Exercise aim
Repeat, word for word, the passage of the volunteerism awards speech that begins with "2. Indeed we" and stops after "a financial meltdown.".

Speech by Mrs Lim Hwee Hua, Minister in Prime Minister's Office, Second Minister for Finance and Transport at the National Volunteerism & Philanthrophy Awards21 Nov 2009
Mr Stanley Tan,
Chairman, National Volunteer & Philanthropy Centre;
Ladies and Gentlemen
1. I am delighted to be here in the excellent company of dedicated individuals who give unstintingly to the community and to celebrate the spirit of giving in Singapore.
2. Indeed we are here today to applaud and recognise individuals who have done exceptionally well in the practice of doing good and who are receiving the National Volunteerism and Philanthropy Awards. And this is all the more commendable, considering the overcast skies brought about by a financial meltdown.
Impact on society and those in need
3. Today, even as we are seeing brighter skies, some citizens continue to feel hard pressed and struggle to get by day to day. In particular, our lower skilled workers have to compete hard against workers in other developing nations.

Data section

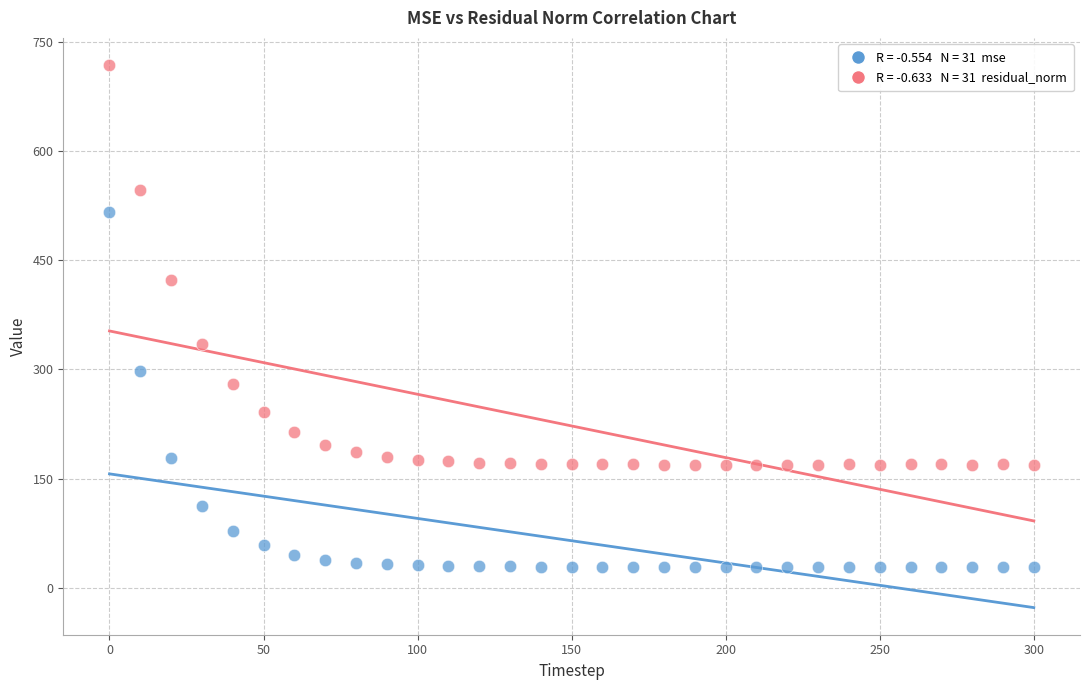

Across all series, what Y value is closest to 373?

335.0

Answer space
2. Indeed we are here today to applaud and recognise individuals who have done exceptionally well in the practice of doing good and who are receiving the National Volunteerism and Philanthropy Awards. And this is all the more commendable, considering the overcast skies brought about by a financial meltdown.